Uma análise feita com 500 amostras coletadas pelo teste RT-PCR mostra o alto poder de transmissão da cepa brasileira. O estudo feito com amostras de linhagens variadas que circulam pelo Amazonas mostra que a P1 tem maior carga viral.

Em entrevista à CNN Brasil, Naveca explicou: “Depois de utilizar esse teste de RT-PCR em tempo real, conseguimos mostrar que a carga viral detectável na secreção de nasofaringe de pacientes com a P1 é estatisticamente maior do que a dos pacientes não P1. Talvez essa seja a explicação relacionada à maior transmissão.
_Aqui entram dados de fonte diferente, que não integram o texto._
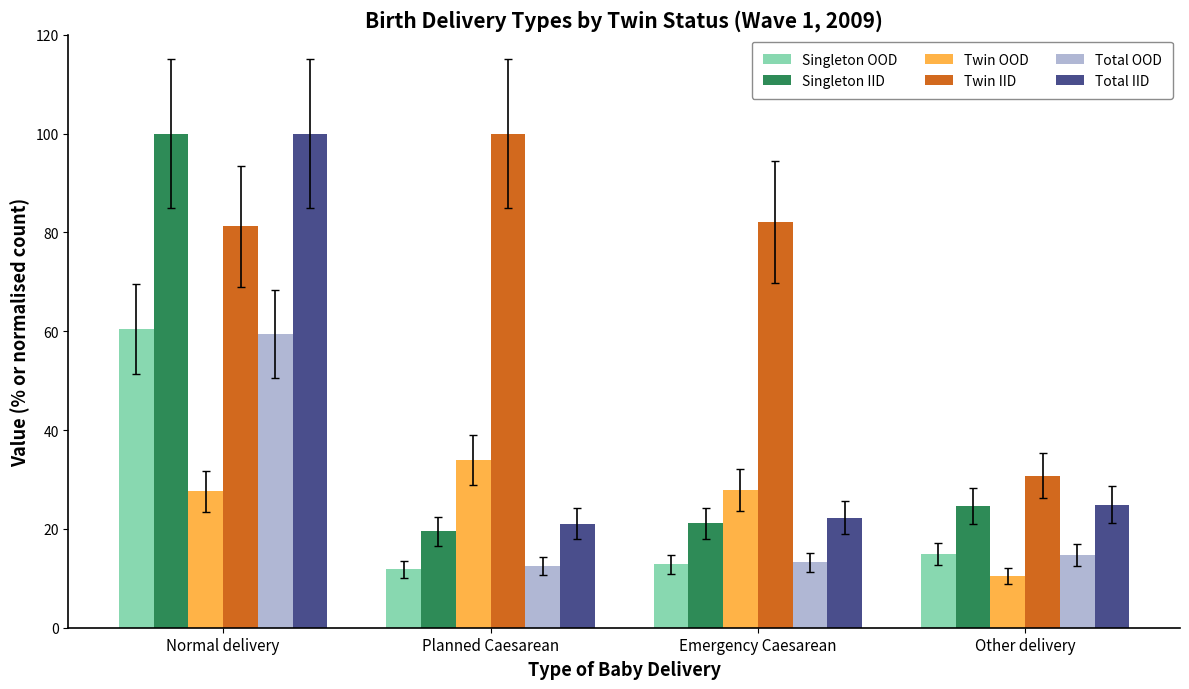

What is the label of the 4th bar from the right?

Normal delivery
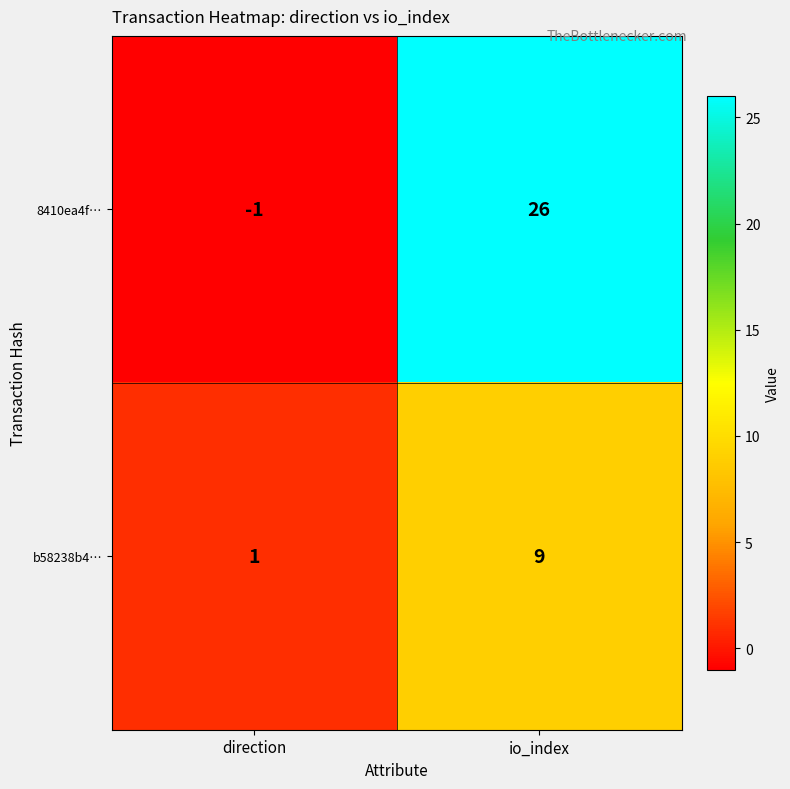

What is the sum of all b58238b4… values?

10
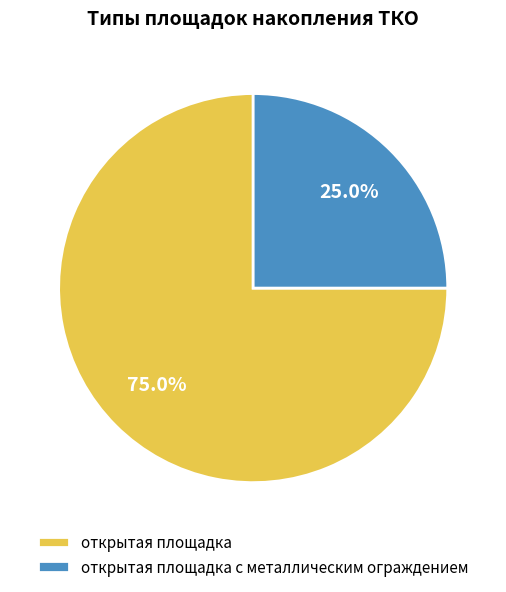

Is there a majority slice in this chart?

Yes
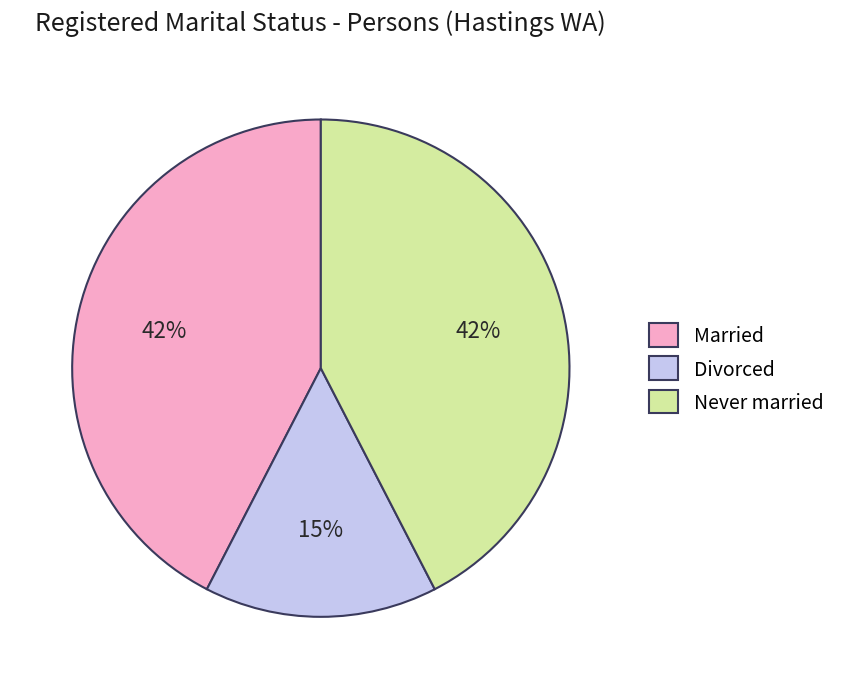

Does Divorced account for over 50% of the chart?

No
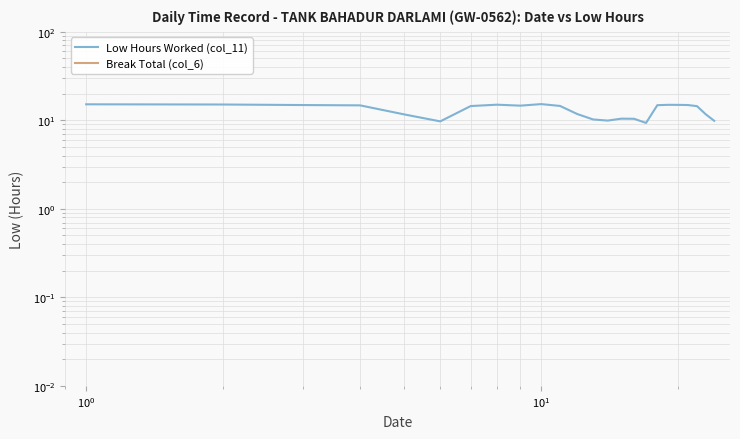

In Low Hours Worked (col_11), how many points are higher than both neighbors (excluding endpoints)?

4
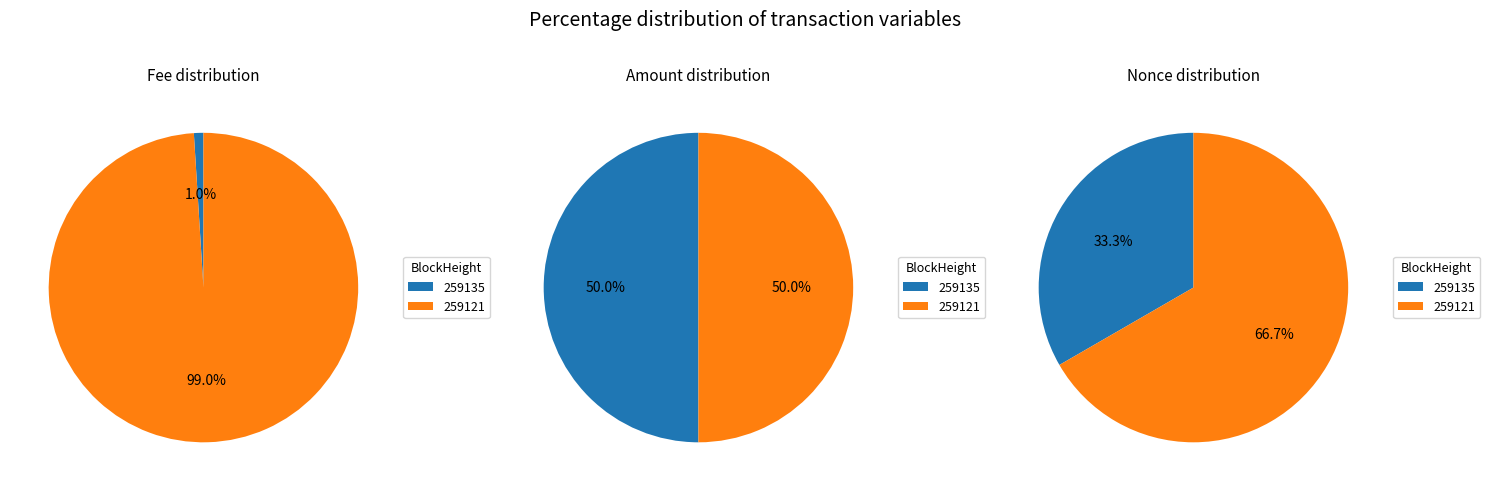

What portion of the pie excludes 259135?

99.0%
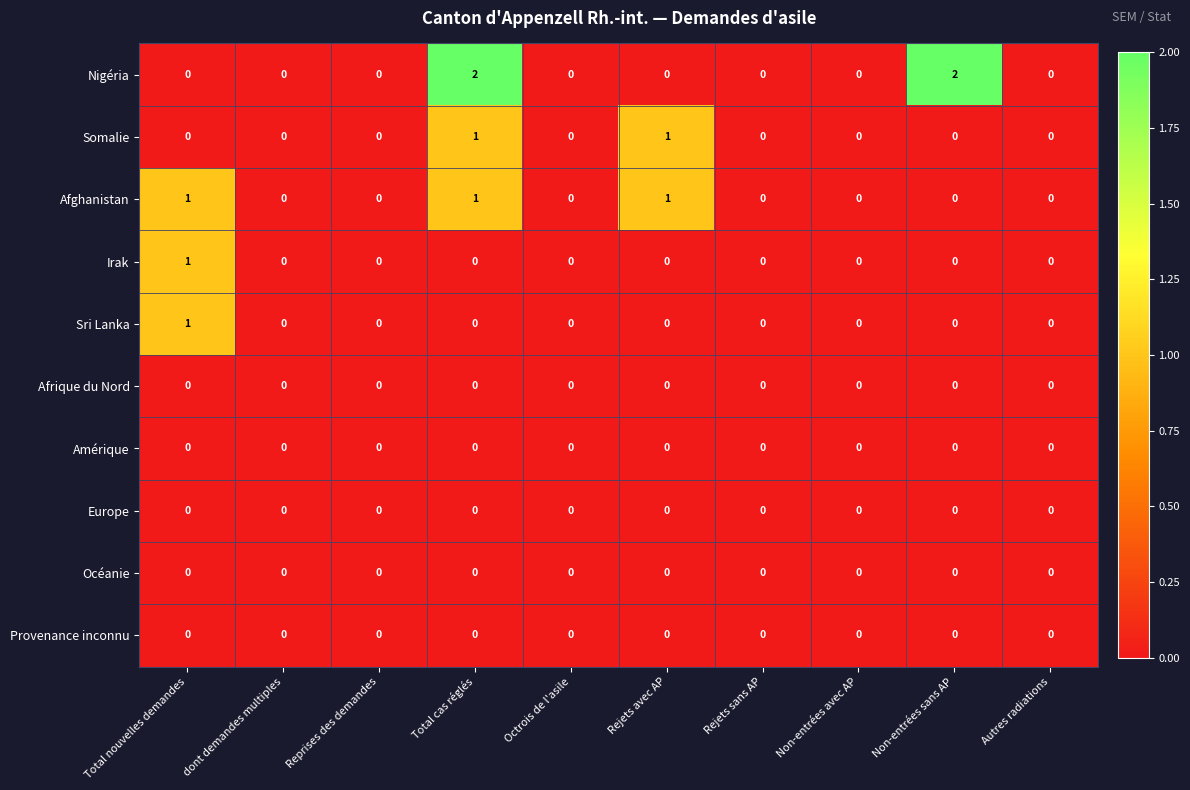

The Océanie series shows 0 at Total cas réglés. True or false?

True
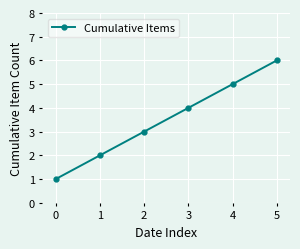

What is the difference between the values at 0 and 2?

2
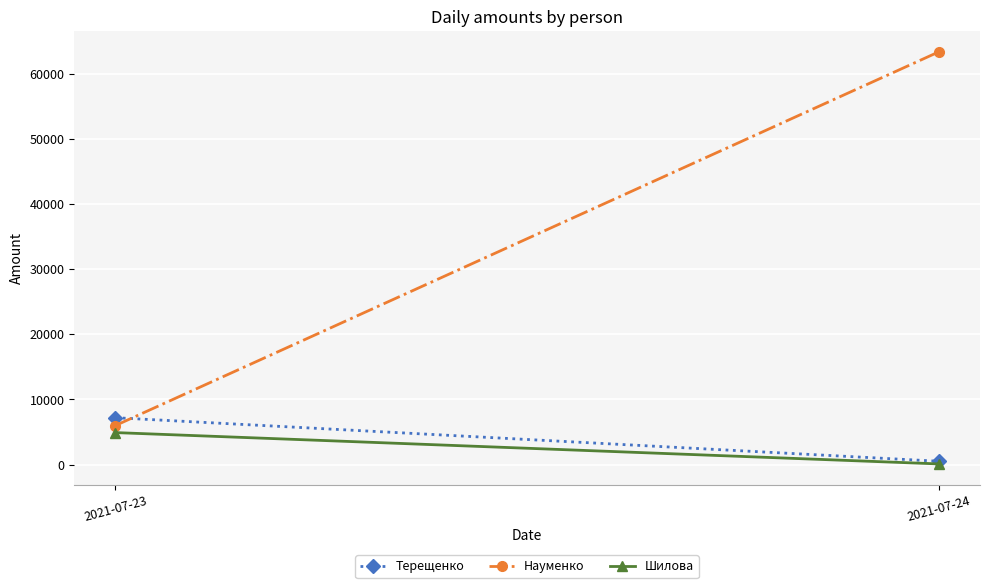

What value does the Терещенко series have at 2021-07-24?

510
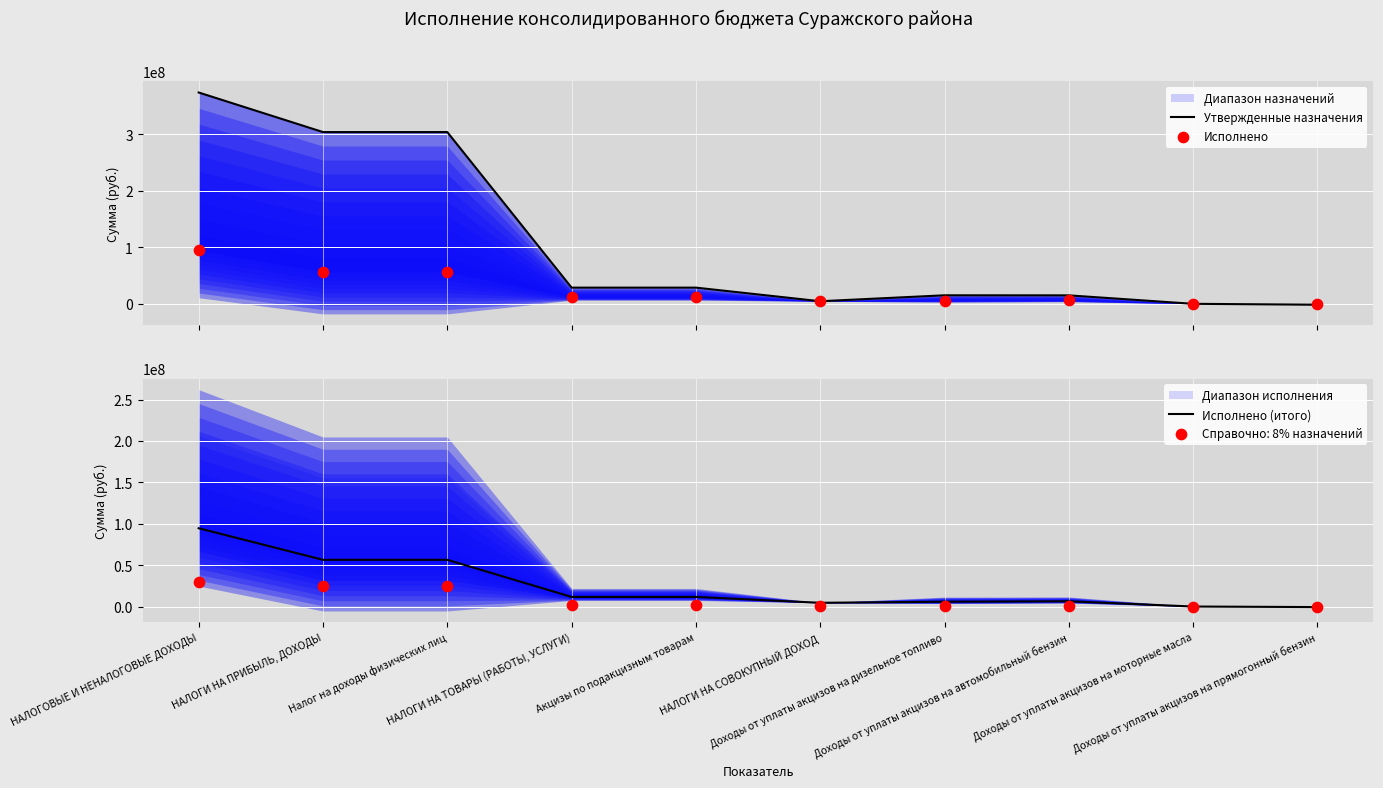

Which series has the largest Y range (max minus min)?

Утвержденные назначения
Pelo menos nos nossos dados, suporte estatístico para isso”.

Felipe disse ainda os recortes feitos pela pesquisa por sexo ou faixa etária mostram um padrão: Se eu tenho maior presença do vírus no trato respiratório superior, provavelmente eu tenho maior chance de transmiti-lo para outras pessoas”, afirmou.

Além disso, a P1 foi encontrada em uma amostra pela primeira vez no dia 4 de dezembro. Um mês antes do Japão identificar a cepa em viajantes do Amazonas.

A Fiocruz Amazônia ainda estuda para identificar o primeiro caso da P1 no estado.